Aim of the task: When copying the records below, omit any image and print everything else exactly.

= Beginning of Section =

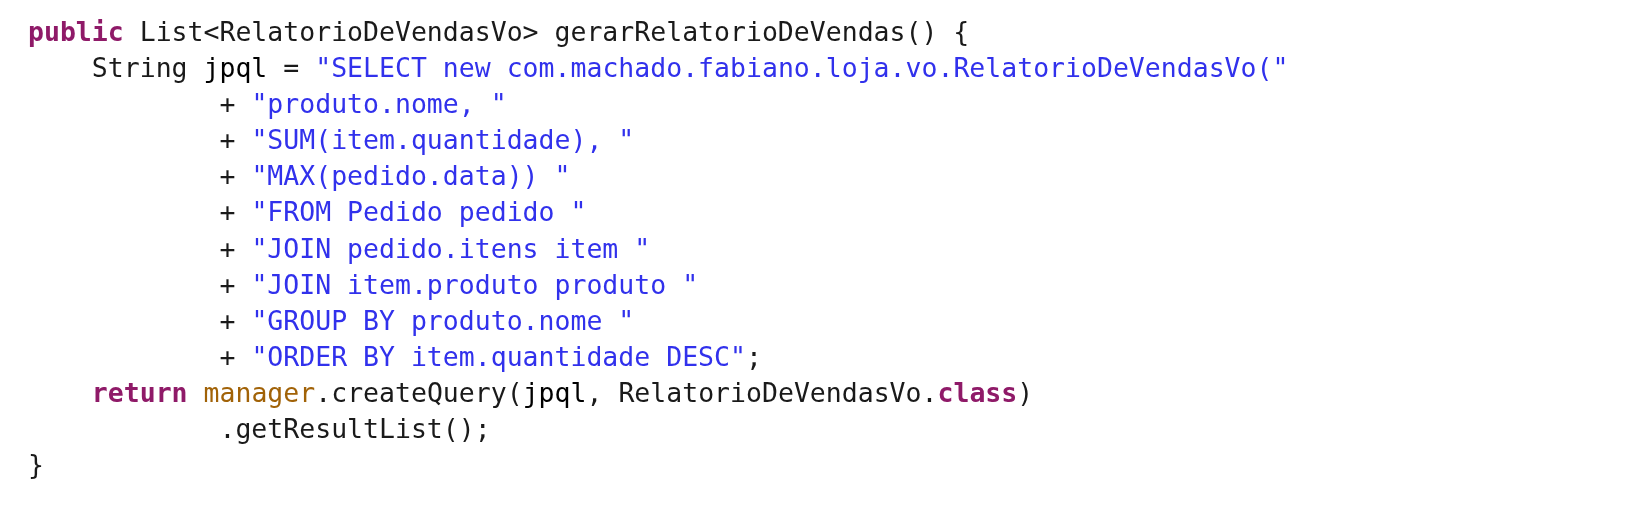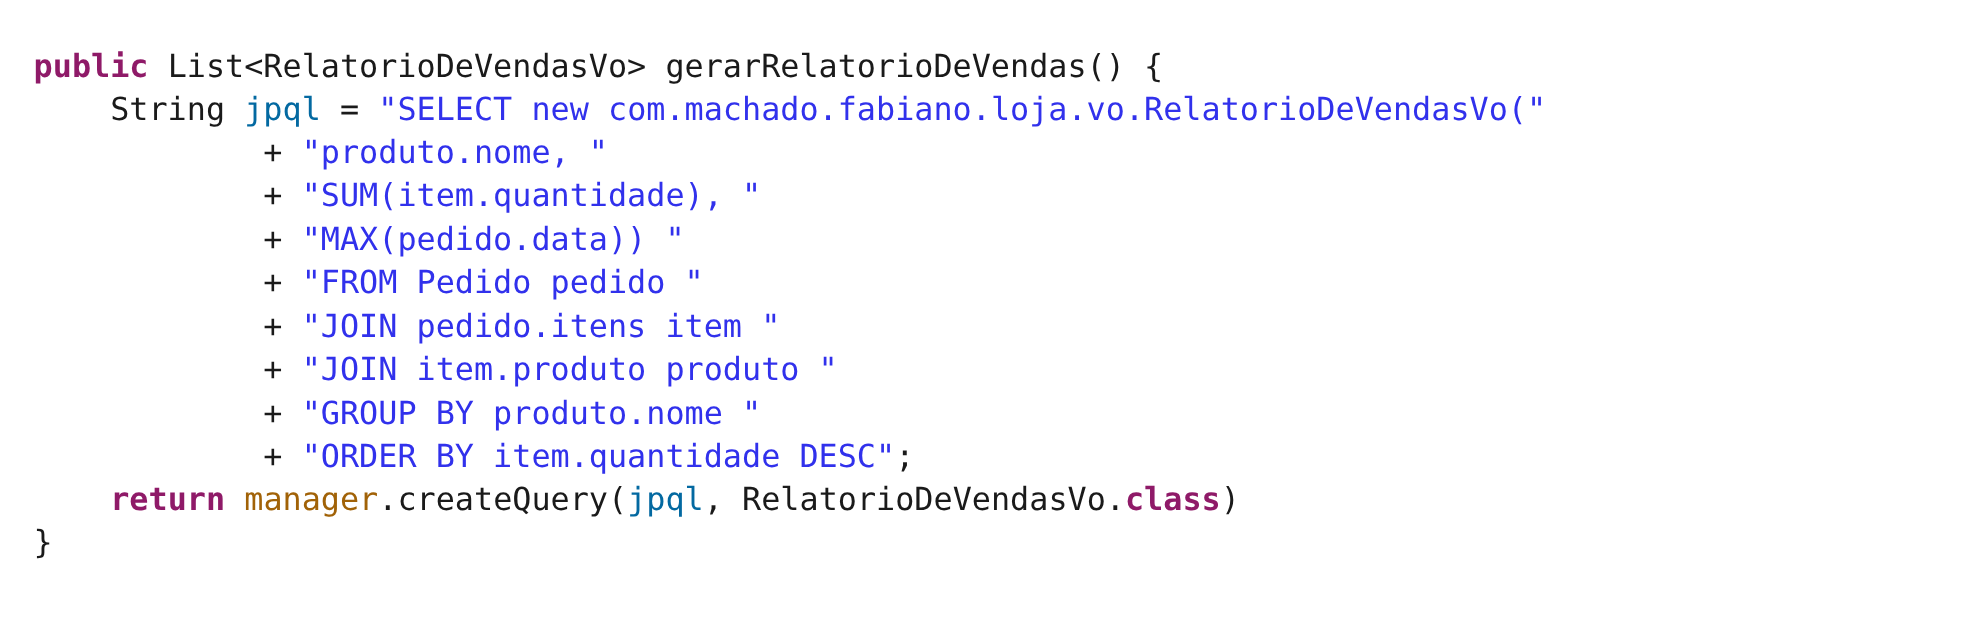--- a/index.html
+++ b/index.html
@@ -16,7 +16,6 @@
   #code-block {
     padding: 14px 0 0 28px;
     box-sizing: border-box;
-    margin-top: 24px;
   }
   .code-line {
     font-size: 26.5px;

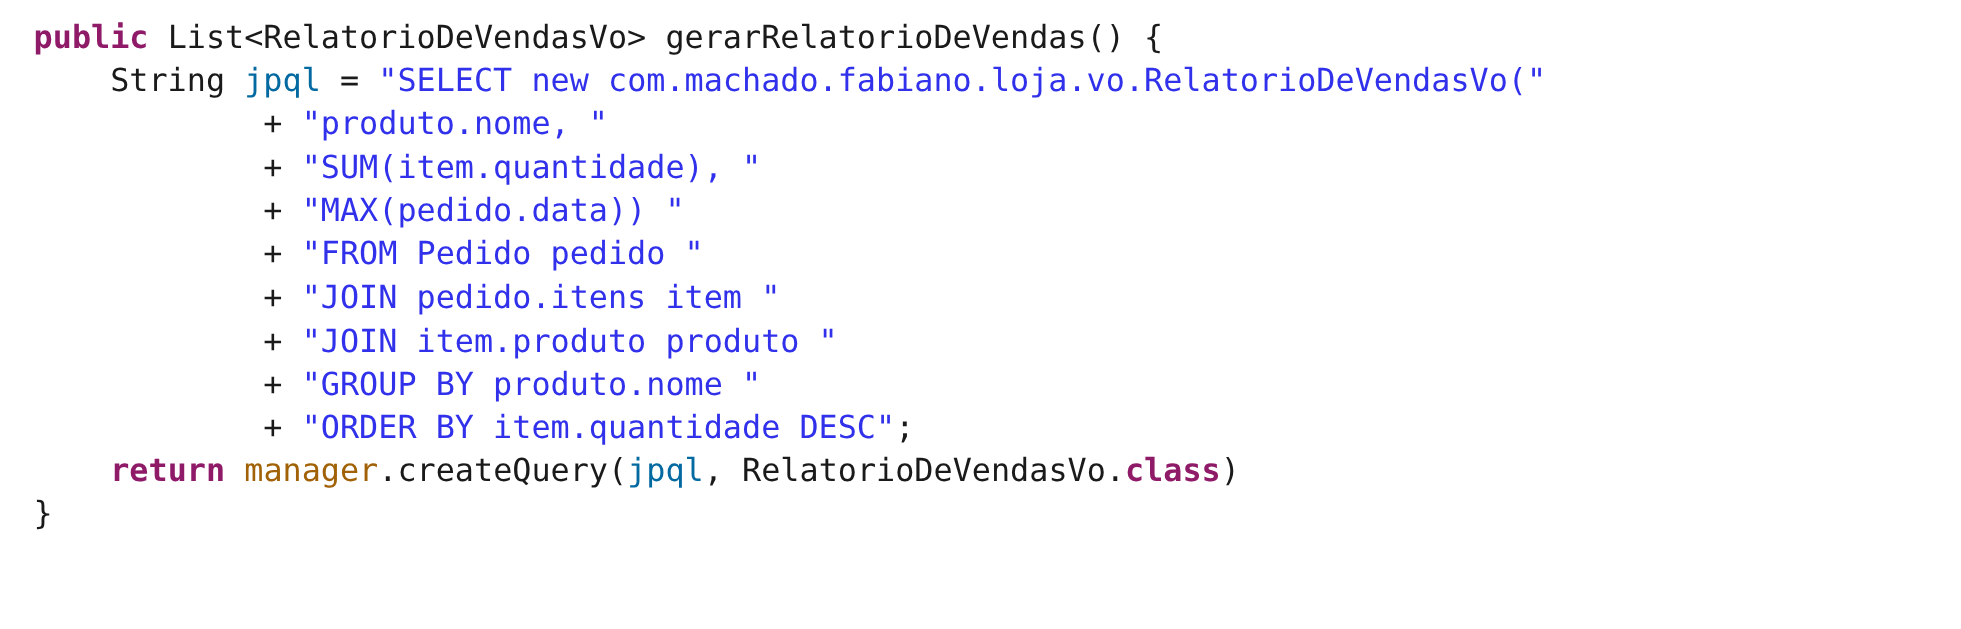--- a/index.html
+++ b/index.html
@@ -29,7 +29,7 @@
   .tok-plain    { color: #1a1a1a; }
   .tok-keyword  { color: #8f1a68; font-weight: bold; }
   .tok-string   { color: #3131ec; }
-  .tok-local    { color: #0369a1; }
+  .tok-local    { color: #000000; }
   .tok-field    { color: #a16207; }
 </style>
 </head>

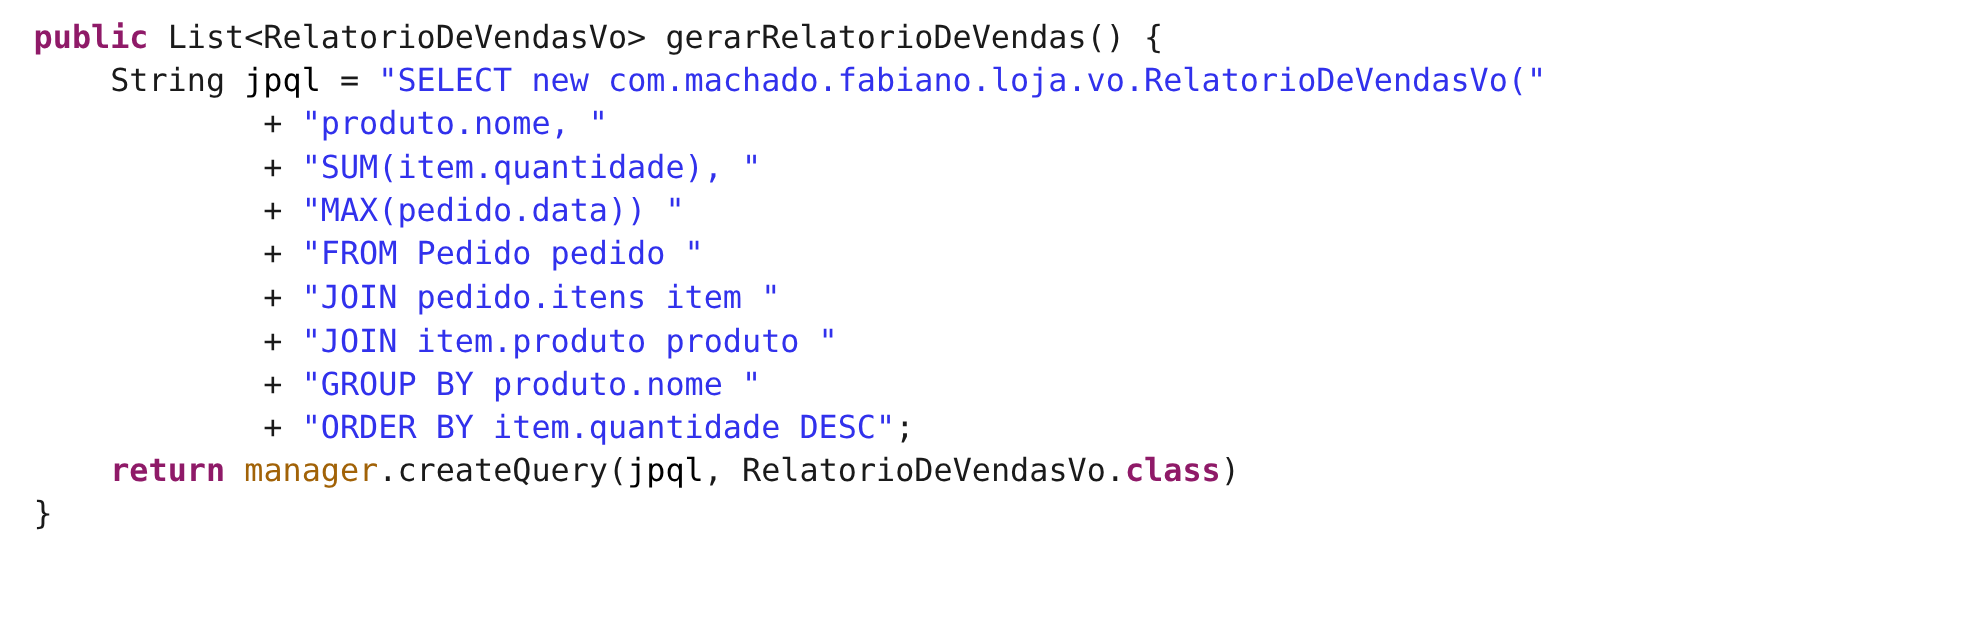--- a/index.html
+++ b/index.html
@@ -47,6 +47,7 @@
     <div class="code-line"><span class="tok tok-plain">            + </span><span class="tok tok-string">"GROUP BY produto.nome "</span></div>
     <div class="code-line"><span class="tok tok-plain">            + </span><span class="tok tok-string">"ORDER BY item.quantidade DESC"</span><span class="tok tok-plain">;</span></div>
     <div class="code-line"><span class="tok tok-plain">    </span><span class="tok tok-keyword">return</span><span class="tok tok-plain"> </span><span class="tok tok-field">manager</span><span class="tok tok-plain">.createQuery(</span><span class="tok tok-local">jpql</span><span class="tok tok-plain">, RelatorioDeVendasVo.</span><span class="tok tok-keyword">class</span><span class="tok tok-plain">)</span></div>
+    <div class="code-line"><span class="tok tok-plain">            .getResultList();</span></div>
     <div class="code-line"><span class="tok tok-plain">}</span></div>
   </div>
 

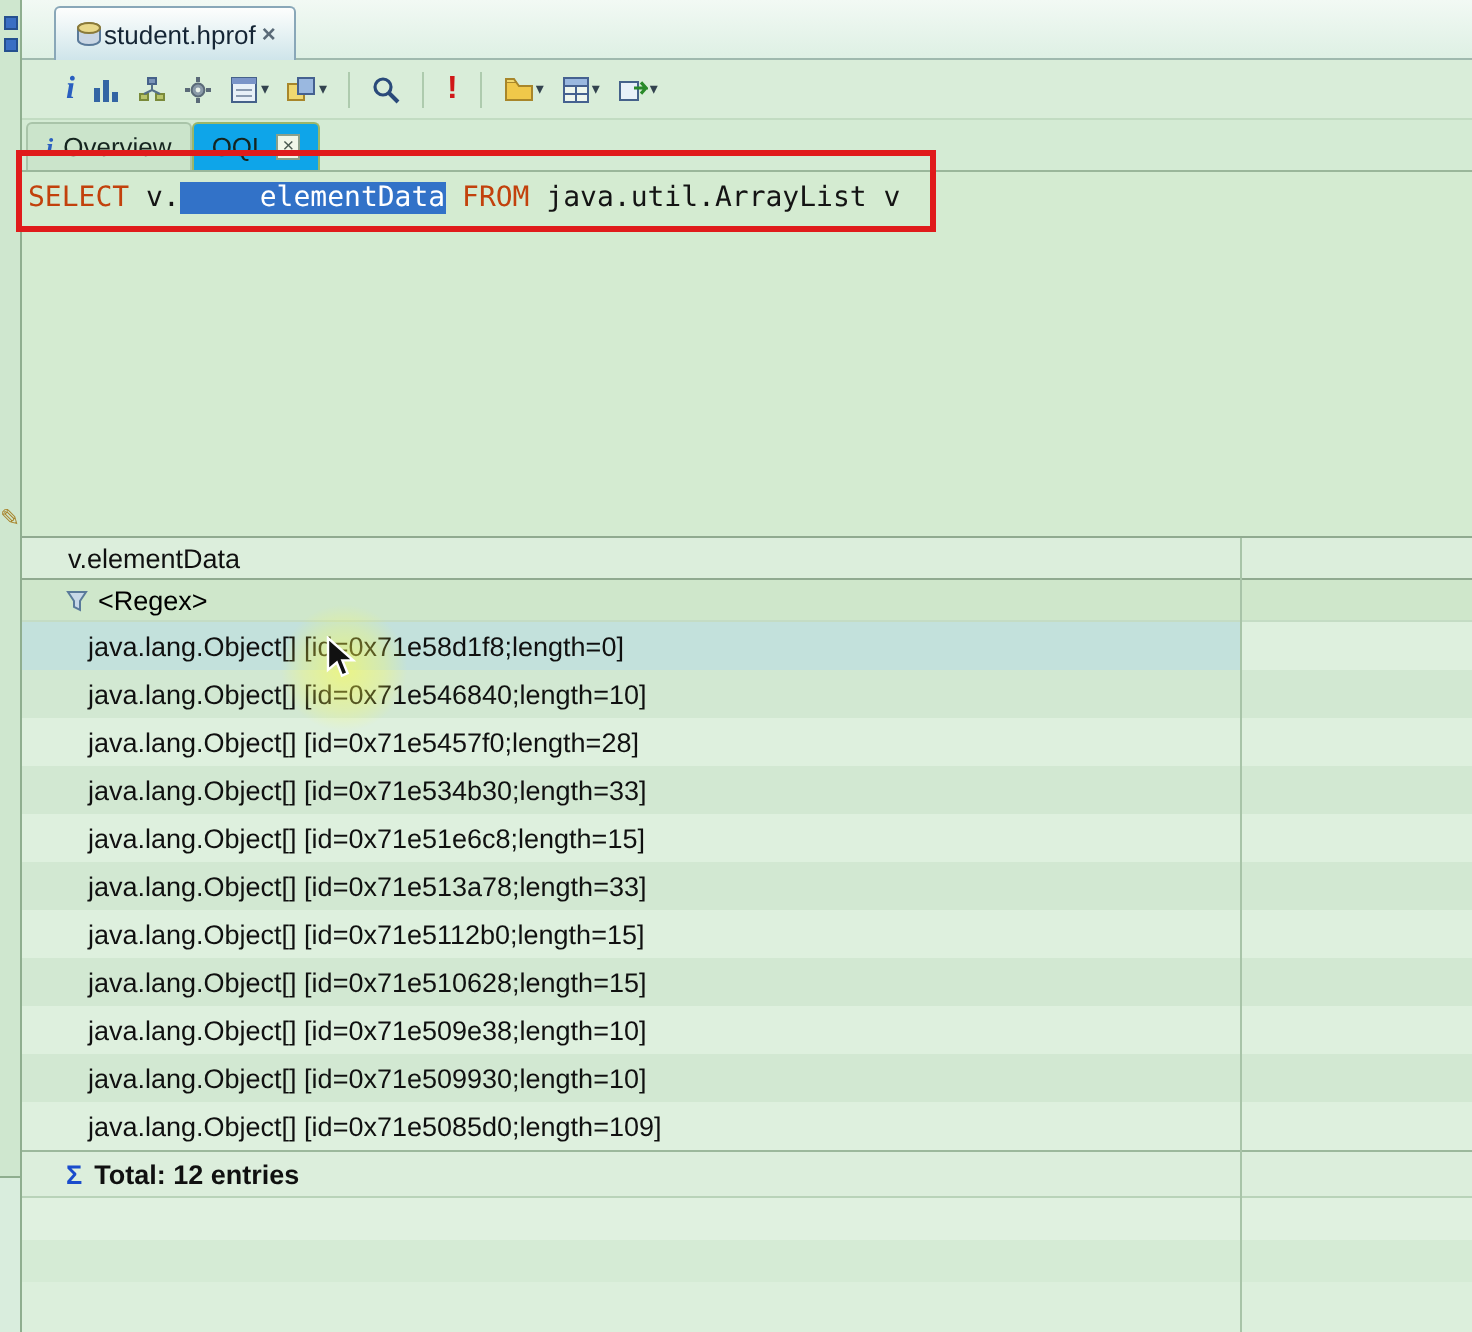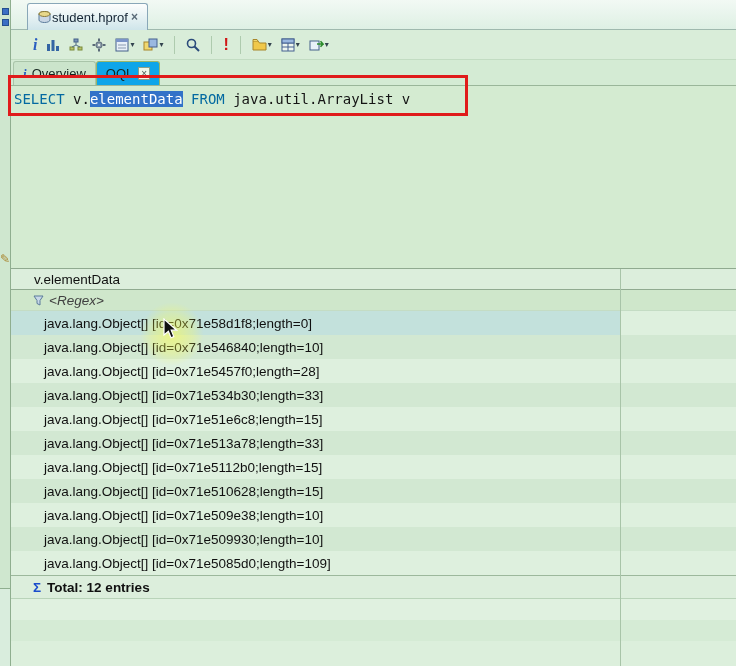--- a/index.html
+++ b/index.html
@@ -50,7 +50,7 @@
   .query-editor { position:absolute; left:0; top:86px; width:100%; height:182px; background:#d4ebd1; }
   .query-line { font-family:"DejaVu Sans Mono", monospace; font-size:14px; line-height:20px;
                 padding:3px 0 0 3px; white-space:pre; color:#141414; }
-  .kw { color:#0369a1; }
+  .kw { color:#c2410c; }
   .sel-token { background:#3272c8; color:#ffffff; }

= End of Section =

Output below:
--- a/index.html
+++ b/index.html
@@ -16,7 +16,6 @@
   #code-block {
     padding: 14px 0 0 28px;
     box-sizing: border-box;
-    margin-top: 24px;
   }
   .code-line {
     font-size: 26.5px;

--- a/index.html
+++ b/index.html
@@ -29,7 +29,7 @@
   .tok-plain    { color: #1a1a1a; }
   .tok-keyword  { color: #8f1a68; font-weight: bold; }
   .tok-string   { color: #3131ec; }
-  .tok-local    { color: #0369a1; }
+  .tok-local    { color: #000000; }
   .tok-field    { color: #a16207; }
 </style>
 </head>

--- a/index.html
+++ b/index.html
@@ -47,6 +47,7 @@
     <div class="code-line"><span class="tok tok-plain">            + </span><span class="tok tok-string">"GROUP BY produto.nome "</span></div>
     <div class="code-line"><span class="tok tok-plain">            + </span><span class="tok tok-string">"ORDER BY item.quantidade DESC"</span><span class="tok tok-plain">;</span></div>
     <div class="code-line"><span class="tok tok-plain">    </span><span class="tok tok-keyword">return</span><span class="tok tok-plain"> </span><span class="tok tok-field">manager</span><span class="tok tok-plain">.createQuery(</span><span class="tok tok-local">jpql</span><span class="tok tok-plain">, RelatorioDeVendasVo.</span><span class="tok tok-keyword">class</span><span class="tok tok-plain">)</span></div>
+    <div class="code-line"><span class="tok tok-plain">            .getResultList();</span></div>
     <div class="code-line"><span class="tok tok-plain">}</span></div>
   </div>
 

--- a/index.html
+++ b/index.html
@@ -50,7 +50,7 @@
   .query-editor { position:absolute; left:0; top:86px; width:100%; height:182px; background:#d4ebd1; }
   .query-line { font-family:"DejaVu Sans Mono", monospace; font-size:14px; line-height:20px;
                 padding:3px 0 0 3px; white-space:pre; color:#141414; }
-  .kw { color:#0369a1; }
+  .kw { color:#c2410c; }
   .sel-token { background:#3272c8; color:#ffffff; }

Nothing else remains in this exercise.